» Text excerpt:
----
Her birth in itself was like a dream. I remember saying to myself at the 38th week of my pregnancy, how wonderful it would be if I could have her in my arms already....but at the back of my mind, I was dreading the 12+ hour labour process that we hear so much about.

Like an answered prayer, it almost felt like she did just appear in my arms.
Albeit after a bit of pushing and screaming, but what is 4hrs in the scheme of things.
So there you have it, Kiara Khoo was born with no complications.... no drugs (because there was no time).... no fuss.
*The only possible complication that we managed to avoid, was being born in the car.*
Thank you God for her safe passage into this world.

And there the journey of self-discovery begins...
Discovery of my innate motherly instincts.
Discovery of my tolerance of sleeplessness.
Discovery of life through the eyes of a little one.
Discovery of how much higher my voice could actually go.

And with a new found respect for my mother.
Finally understanding why it is not possible for a mother to not love their child, because the road of motherhood is not an easy one.

Now that I have painted the gloomy picture of sleepless nights and the need for bountiful bouts of energy...

I must also say, that Kiara is what makes it all worth while.
----
» Extracted entries:
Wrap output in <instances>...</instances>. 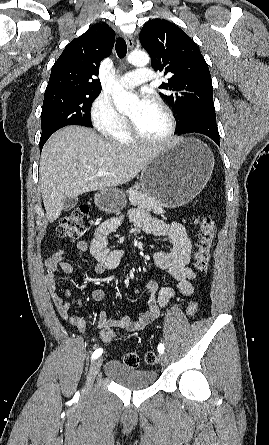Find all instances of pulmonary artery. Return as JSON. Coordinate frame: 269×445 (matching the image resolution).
Here are the masks:
<instances>
[{
	"label": "pulmonary artery",
	"instance_id": "e3ab8cb5",
	"mask_svg": "<svg viewBox=\"0 0 269 445\" xmlns=\"http://www.w3.org/2000/svg\"><path fill=\"white\" fill-rule=\"evenodd\" d=\"M154 77H155L154 73L151 69L146 67H141L136 70L125 73L120 78V83L124 87L132 88L142 83L149 82L153 80Z\"/></svg>",
	"mask_w": 269,
	"mask_h": 445
}]
</instances>
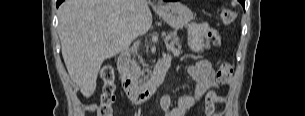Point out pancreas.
<instances>
[{
	"label": "pancreas",
	"mask_w": 305,
	"mask_h": 116,
	"mask_svg": "<svg viewBox=\"0 0 305 116\" xmlns=\"http://www.w3.org/2000/svg\"><path fill=\"white\" fill-rule=\"evenodd\" d=\"M170 43L167 45L169 49L173 50L177 54L181 53V45H180V40L179 37L176 35V33H170ZM177 46L178 48L175 49L174 47ZM192 50L194 52H200L203 50V48L199 45H193ZM134 53V51H132ZM140 63L144 65V61L141 57H139ZM128 73L131 76V78L137 82H141L140 76H141V68L139 64L136 62V60L133 58L130 60V65L128 67Z\"/></svg>",
	"instance_id": "1"
}]
</instances>
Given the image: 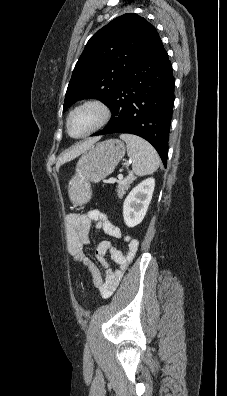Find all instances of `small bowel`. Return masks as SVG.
<instances>
[{
	"label": "small bowel",
	"instance_id": "c3829d8e",
	"mask_svg": "<svg viewBox=\"0 0 227 396\" xmlns=\"http://www.w3.org/2000/svg\"><path fill=\"white\" fill-rule=\"evenodd\" d=\"M93 224L109 237L115 239L123 237L120 229L108 219L107 215L95 209L86 214H71L66 218V245L71 255L87 268L101 295L110 297L136 254L139 241L125 236L128 247L124 252L116 249L108 240L101 241L96 248V257L105 269L103 276L97 266L83 254V247L89 243V233ZM109 258L118 265L117 269L112 270L109 267Z\"/></svg>",
	"mask_w": 227,
	"mask_h": 396
}]
</instances>
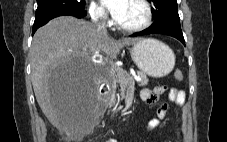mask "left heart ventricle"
I'll use <instances>...</instances> for the list:
<instances>
[{"label": "left heart ventricle", "mask_w": 227, "mask_h": 142, "mask_svg": "<svg viewBox=\"0 0 227 142\" xmlns=\"http://www.w3.org/2000/svg\"><path fill=\"white\" fill-rule=\"evenodd\" d=\"M144 14V8L138 0H128L125 10L117 22L126 26L137 25L143 21Z\"/></svg>", "instance_id": "1"}]
</instances>
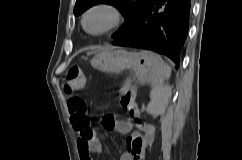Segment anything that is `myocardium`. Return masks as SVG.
<instances>
[{
    "label": "myocardium",
    "mask_w": 242,
    "mask_h": 160,
    "mask_svg": "<svg viewBox=\"0 0 242 160\" xmlns=\"http://www.w3.org/2000/svg\"><path fill=\"white\" fill-rule=\"evenodd\" d=\"M96 10H106L108 12H110L111 14V21L110 23L105 27L103 28L102 30H99V31H96V32H93V31H90L88 28H87V25H86V21H87V18L88 16L96 11ZM124 13L122 11V9L120 7H118L117 5L111 3V2H107V1H103V2H98V3H95L91 6H89L83 13L82 15V18H81V24H82V27L84 29V31L91 35V36H103V35H106L116 29H118L124 22Z\"/></svg>",
    "instance_id": "1"
}]
</instances>
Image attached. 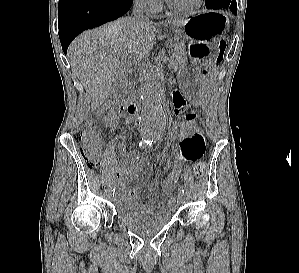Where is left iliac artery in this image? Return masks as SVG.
Segmentation results:
<instances>
[{
    "label": "left iliac artery",
    "instance_id": "44dca946",
    "mask_svg": "<svg viewBox=\"0 0 299 273\" xmlns=\"http://www.w3.org/2000/svg\"><path fill=\"white\" fill-rule=\"evenodd\" d=\"M179 192L184 194V189L181 186L179 187Z\"/></svg>",
    "mask_w": 299,
    "mask_h": 273
}]
</instances>
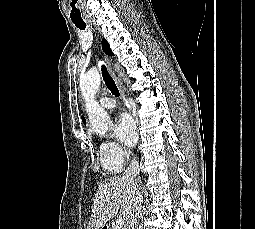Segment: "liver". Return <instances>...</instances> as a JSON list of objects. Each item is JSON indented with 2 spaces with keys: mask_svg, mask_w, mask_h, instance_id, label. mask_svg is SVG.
<instances>
[{
  "mask_svg": "<svg viewBox=\"0 0 255 229\" xmlns=\"http://www.w3.org/2000/svg\"><path fill=\"white\" fill-rule=\"evenodd\" d=\"M138 184H133L123 176H115L102 181L95 193L91 217L87 229H99L119 211L127 218Z\"/></svg>",
  "mask_w": 255,
  "mask_h": 229,
  "instance_id": "1",
  "label": "liver"
}]
</instances>
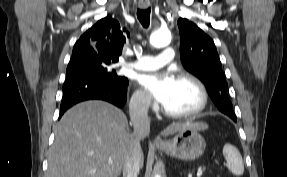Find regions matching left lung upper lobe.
<instances>
[{
    "label": "left lung upper lobe",
    "mask_w": 287,
    "mask_h": 177,
    "mask_svg": "<svg viewBox=\"0 0 287 177\" xmlns=\"http://www.w3.org/2000/svg\"><path fill=\"white\" fill-rule=\"evenodd\" d=\"M181 36L180 57L184 68L199 78L224 114L235 116L227 95V82L213 40L188 19L178 20Z\"/></svg>",
    "instance_id": "1"
}]
</instances>
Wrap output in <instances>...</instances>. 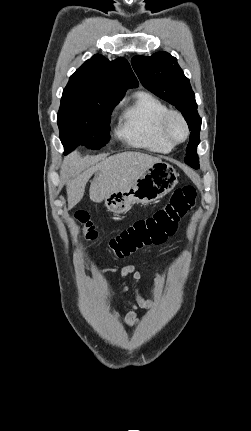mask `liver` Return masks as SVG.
Returning a JSON list of instances; mask_svg holds the SVG:
<instances>
[{"label": "liver", "mask_w": 251, "mask_h": 431, "mask_svg": "<svg viewBox=\"0 0 251 431\" xmlns=\"http://www.w3.org/2000/svg\"><path fill=\"white\" fill-rule=\"evenodd\" d=\"M159 158L141 152H123L110 157L82 158L75 152L64 158L61 176L67 181L68 209L76 206L84 196L88 180L89 196L94 202H102L111 193L126 190Z\"/></svg>", "instance_id": "obj_1"}]
</instances>
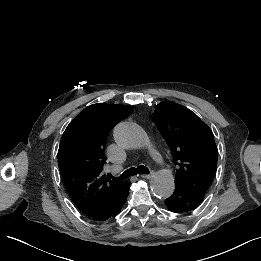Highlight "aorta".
I'll list each match as a JSON object with an SVG mask.
<instances>
[{"label":"aorta","mask_w":261,"mask_h":261,"mask_svg":"<svg viewBox=\"0 0 261 261\" xmlns=\"http://www.w3.org/2000/svg\"><path fill=\"white\" fill-rule=\"evenodd\" d=\"M115 142L126 149H137L149 144L146 132L137 124L121 122L114 128ZM175 188L174 176L170 170L157 171L151 180L153 194L161 199L169 198Z\"/></svg>","instance_id":"obj_1"}]
</instances>
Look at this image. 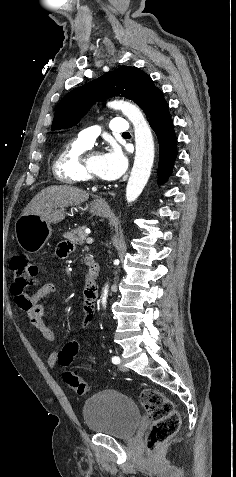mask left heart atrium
I'll return each mask as SVG.
<instances>
[{"label": "left heart atrium", "instance_id": "obj_1", "mask_svg": "<svg viewBox=\"0 0 236 477\" xmlns=\"http://www.w3.org/2000/svg\"><path fill=\"white\" fill-rule=\"evenodd\" d=\"M101 157L105 178L116 179L123 174L127 166V160L119 148L112 146Z\"/></svg>", "mask_w": 236, "mask_h": 477}]
</instances>
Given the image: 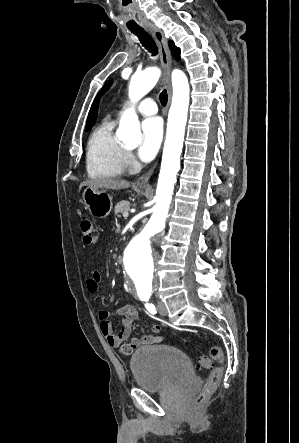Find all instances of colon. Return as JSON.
Wrapping results in <instances>:
<instances>
[{"label": "colon", "instance_id": "colon-1", "mask_svg": "<svg viewBox=\"0 0 299 443\" xmlns=\"http://www.w3.org/2000/svg\"><path fill=\"white\" fill-rule=\"evenodd\" d=\"M80 231L83 242L86 245H92L97 241V232L94 227L93 222L87 218L83 217L80 220ZM223 361V350L220 347H213L210 350V354L201 355L198 357L196 362L197 369H207L212 366L213 363H221ZM223 377V370L221 367L214 368L208 378L202 393L197 397V404H204L209 398L212 391L219 385Z\"/></svg>", "mask_w": 299, "mask_h": 443}]
</instances>
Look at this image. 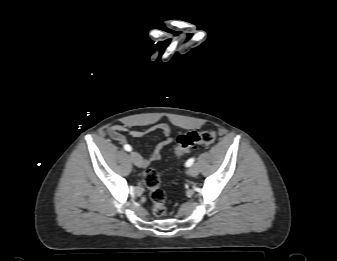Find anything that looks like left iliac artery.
Wrapping results in <instances>:
<instances>
[{
    "mask_svg": "<svg viewBox=\"0 0 337 261\" xmlns=\"http://www.w3.org/2000/svg\"><path fill=\"white\" fill-rule=\"evenodd\" d=\"M194 161H195V159H194V158H190L189 160H187V162H186V166H187V167H190V166H192V165H193V163H194Z\"/></svg>",
    "mask_w": 337,
    "mask_h": 261,
    "instance_id": "obj_1",
    "label": "left iliac artery"
}]
</instances>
----
» Tasks:
A - Answer from the birth story:
(i) In which week of pregnancy did the writer wish the baby were already in her arms?
(ii) Why were no drugs used during the birth?
(iii) What possible complication was avoided?
B - Reproduce everything in the birth story from "Discovery of life" down to "an easy one.", renaming "respect" to "appreciation".
C - Go on with the birth story after its final sentence.
The records have nothing to do with the text.

» Expected answers:
A -
(i) The 38th week.
(ii) Because there was no time.
(iii) Being born in the car.

B -
Discovery of life through the eyes of a little one.
Discovery of how much higher my voice could actually go.

And with a new found appreciation for my mother.
Finally understanding why it is not possible for a mother to not love their child, because the road of motherhood is not an easy one.

C -
The smiles...
The coos...
The chuckles.
The recognition in her eyes when she sees you that she is safe, she is home....

And so the documentation of this road of discovery shall begin from here.
Everything warm&cuddly and colorful&exciting of her first days in this world to come.



New Beginnings....

A year has ended.
A new year has begun.
How can 4 years (since my last post) pass in a blink of an eye?
I should have heaps to write about, but seconds do pass faster then you can type it out.

Nevertheless, it is never too late.
Every moment is a new memory to capture.
And 2012 shall be my year....

My year of awesomeness in being wonderfulandloving wife & haveittogether mom!
Of course there is the:
Rememberingtocall Daughter & Sister
Embracingandmaketheeffort Friend

Things don't just happen, but you have to make it happen.
And it shall....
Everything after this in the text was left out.